Crystal Structure of an Intramolecular Mesaconyl-Coenzyme A Transferase From the 3-Hydroxypropionic Acid Cycle of Roseiflexus castenholzii

Zhenzhen Min; Xin Zhang; Wenping Wu; Yueyong Xin; Menghua Liu; Kangle Wang; Xingwei Zhang; Yun He; Chengpeng Fan; Zhiguo Wang; Xiaoling Xu

doi:10.3389/fmicb.2022.923367

Crystal Structure of an Intramolecular Mesaconyl-Coenzyme A Transferase From the 3-Hydroxypropionic Acid Cycle of Roseiflexus castenholzii

Front Microbiol. 2022 May 26:13:923367. doi: 10.3389/fmicb.2022.923367. eCollection 2022.

Authors

Zhenzhen Min¹, Xin Zhang¹, Wenping Wu¹, Yueyong Xin², Menghua Liu¹, Kangle Wang¹, Xingwei Zhang¹, Yun He³, Chengpeng Fan³, Zhiguo Wang¹, Xiaoling Xu^{1

2

4}

Affiliations

¹ Department of Biochemistry and Molecular Biology, School of Basic Medical Sciences, The Affiliated Hospital of Hangzhou Normal University, Hangzhou, China.
² Photosynthesis Research Center, College of Life and Environmental Sciences, Hangzhou Normal University, Hangzhou, China.
³ Department of Biochemistry and Molecular Biology, School of Basic Medical Sciences, Wuhan University, Wuhan, China.
⁴ Key Laboratory of Aging and Cancer Biology of Zhejiang Province, Hangzhou Normal University, Hangzhou, China.

Abstract

Coenzyme A (CoA) transferases catalyze reversible transfer of CoA groups from CoA-thioesters to free acids, playing important roles in the metabolism of carboxylic acids in all organisms.
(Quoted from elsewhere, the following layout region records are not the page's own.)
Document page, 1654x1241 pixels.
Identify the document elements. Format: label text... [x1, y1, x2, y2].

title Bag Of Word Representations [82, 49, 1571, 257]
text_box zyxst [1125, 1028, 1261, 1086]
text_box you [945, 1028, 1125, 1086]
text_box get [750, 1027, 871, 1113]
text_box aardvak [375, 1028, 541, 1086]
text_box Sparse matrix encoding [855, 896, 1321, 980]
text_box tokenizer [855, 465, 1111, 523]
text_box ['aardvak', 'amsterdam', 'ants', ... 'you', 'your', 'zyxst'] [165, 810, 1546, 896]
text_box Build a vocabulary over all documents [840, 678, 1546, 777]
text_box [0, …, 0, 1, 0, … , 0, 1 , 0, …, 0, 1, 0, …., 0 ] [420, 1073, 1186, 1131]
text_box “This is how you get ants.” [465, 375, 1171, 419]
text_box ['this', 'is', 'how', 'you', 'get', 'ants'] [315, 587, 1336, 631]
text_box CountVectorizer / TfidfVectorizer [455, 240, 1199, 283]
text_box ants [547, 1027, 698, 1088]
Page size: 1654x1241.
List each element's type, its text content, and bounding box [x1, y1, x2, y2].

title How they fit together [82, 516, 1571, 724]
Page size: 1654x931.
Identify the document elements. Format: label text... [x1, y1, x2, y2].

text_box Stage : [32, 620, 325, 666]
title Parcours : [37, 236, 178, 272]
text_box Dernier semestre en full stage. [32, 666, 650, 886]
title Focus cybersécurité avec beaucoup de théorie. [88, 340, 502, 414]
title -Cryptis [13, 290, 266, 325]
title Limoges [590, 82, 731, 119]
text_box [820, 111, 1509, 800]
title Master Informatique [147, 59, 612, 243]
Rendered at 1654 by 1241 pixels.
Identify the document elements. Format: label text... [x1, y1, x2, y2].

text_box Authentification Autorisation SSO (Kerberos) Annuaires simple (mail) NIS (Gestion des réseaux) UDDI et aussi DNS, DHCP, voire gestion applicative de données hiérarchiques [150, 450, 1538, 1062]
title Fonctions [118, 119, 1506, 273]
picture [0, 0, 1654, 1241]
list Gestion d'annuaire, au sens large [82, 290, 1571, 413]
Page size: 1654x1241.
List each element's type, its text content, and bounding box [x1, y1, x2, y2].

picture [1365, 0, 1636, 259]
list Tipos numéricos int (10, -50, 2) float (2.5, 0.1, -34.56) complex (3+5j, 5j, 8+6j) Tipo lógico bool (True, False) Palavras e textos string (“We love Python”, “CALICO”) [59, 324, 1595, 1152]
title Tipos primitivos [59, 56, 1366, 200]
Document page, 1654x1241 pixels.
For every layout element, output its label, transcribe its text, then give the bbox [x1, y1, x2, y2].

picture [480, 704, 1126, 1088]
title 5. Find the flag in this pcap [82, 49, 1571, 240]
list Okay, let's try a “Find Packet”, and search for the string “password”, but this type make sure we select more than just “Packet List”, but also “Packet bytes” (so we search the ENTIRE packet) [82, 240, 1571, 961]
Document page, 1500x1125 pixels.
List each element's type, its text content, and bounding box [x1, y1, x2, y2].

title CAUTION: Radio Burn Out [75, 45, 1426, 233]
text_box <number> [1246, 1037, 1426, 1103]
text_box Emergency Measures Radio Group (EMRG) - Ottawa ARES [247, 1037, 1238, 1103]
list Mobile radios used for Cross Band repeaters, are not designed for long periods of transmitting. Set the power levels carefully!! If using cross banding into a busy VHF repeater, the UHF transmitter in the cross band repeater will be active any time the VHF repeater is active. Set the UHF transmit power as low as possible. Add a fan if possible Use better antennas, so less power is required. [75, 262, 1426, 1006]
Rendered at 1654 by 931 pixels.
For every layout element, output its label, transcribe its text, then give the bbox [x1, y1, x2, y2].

An intramolecular CoA transferase, Mesaconyl-CoA C1-C4 CoA transferase (MCT) was identified in the autotrophic CO₂ fixation pathway, 3-hydroxypropionic acid cycle of filamentous anoxygenic phototrophs (FAPs). Different from the well-known CoA transferases that catalyze CoA transfer between two distinct substrates, MCT specifically catalyzes the reversible transformation of mesaconyl-C1-CoA to mesaconyl-C4-CoA, a key reaction intermediate for carbon fixation. However, the molecular mechanism of MCT in employing one substrate is enigmatic. Here we determined the crystal structure of MCT from a chlorosome-less FAP Roseiflexus castenholzii at 2.5 Å resolution, and characterized the catalytic mechanisms through structural analyses and molecular dynamic simulations. The structure of R. castenholzii MCT consists of a Rossmann fold larger domain and a small domain that are connected by two linkers. Two MCT subunits are cross interlocked at the linker regions to form a functional dimer in solution, in which the substrate binding pockets are located at the interface of the Rossmann fold larger domain from one subunit and the small domain from the other subunit. In the simulated binding structures, both the substrate mesaconyl-C1-CoA and product mesaconyl-C4-CoA form extensive electrostatic and hydrogen bonding interactions with MCT. But some differences exist in the binding mode of these two CoA analogs, Arg314' from the second subunit of the dimer presenting dramatic conformational changes in binding with mesaconyl-C4-CoA. Together with Arg47 and one water molecule, a strictly conserved residue Asp165 are essential for catalyzing the reversible intramolecular CoA transfer reaction, through the electrostatic and hydrogen bonding interactions with the mesaconic tail of both the substrate and product. This study revealed a previously unrecognized mechanism for the uncommon intramolecular CoA transfer reaction, which will not only broaden the knowledge on the catalytic mechanisms of CoA transferases, but also contribute to enzyme engineering or biosynthetic applications of the 3-HP cycle for synthesis of fine chemicals and important metabolites.

Keywords: 3-hydroxypropionic acid cycle; Mesaconyl-CoA transferase; Roseiflexus castenholzii; crystal structure; filamentous anoxygenic phototrophs.